What the obtained documents presented is that in the year 1964, the group called Sugar Association internally discussed within closed doors the campaign in order to address the "negative attitudes towards sugar". This comes after the studies came out associating the heart disease with sugar.

The following year in 1965, the group named Sugar Association implemented a project called "Project 226". This involved paying Harvard researchers an amount of today's equivalent which is $48,900. The amount paid covers for the article studying the scientific literature, receiving drafts for the article and for the supplied materials they wanted to be reviewed.

The final article was published in 1967 and it resulted with conclusion that there is "no doubt" that the only dietary and nutritional intervention which could prevent heart disease is by the reduction of saturated fat and cholesterol.
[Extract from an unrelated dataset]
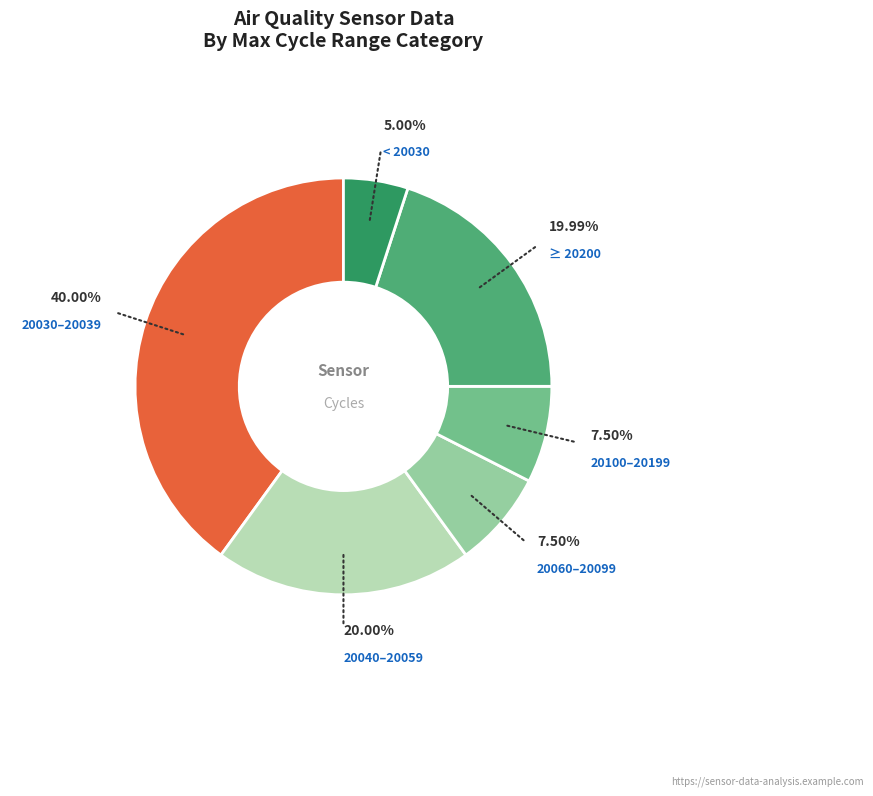

Is there a majority slice in this chart?

No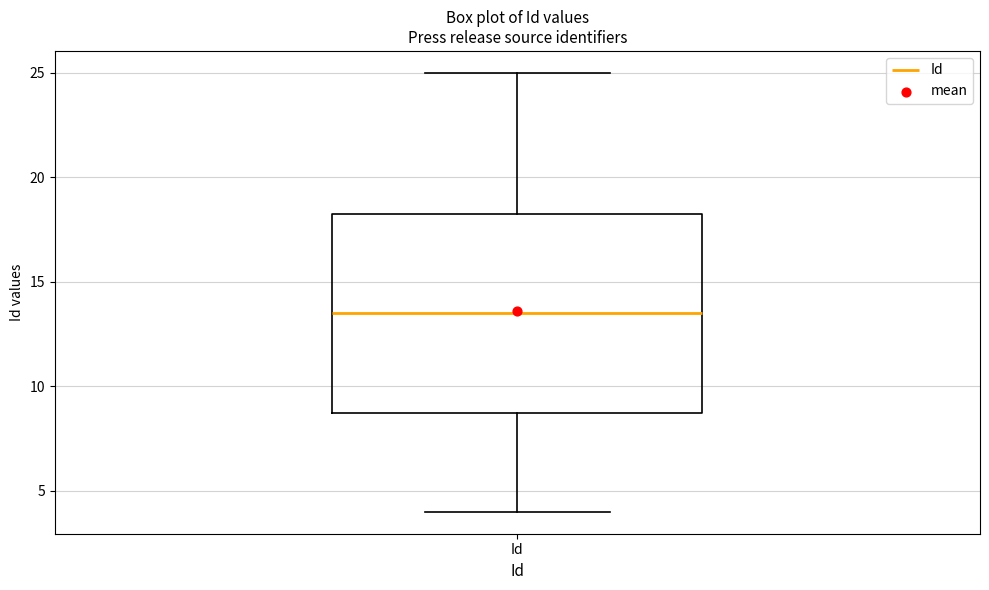

Where does the median line of the box for Id sit on the y-axis? The values are not printed on the chart, so give them approximately, as read against the axis.

13.5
As stated in the analysis, the Harvard University researchers exaggerated and overemphasized the consistency and correspondence of the literature with cholesterol and fat while reducing the emphasis and downplaying on the studies about sugar.

The co-author of the analysis and the professor of health policy at UCSF School of Medicine Laura Schmidt said that what this event in the history shows is the "incredible power" of the corporations to interfere with science in a fashion that truly impacts the whole populations and their dietary and consumptive behaviors, SF Gate reported.

Though the researchers of today do not have a unified consensus, a couple of emerging studies suggest the association between heart disease and sugar consumption.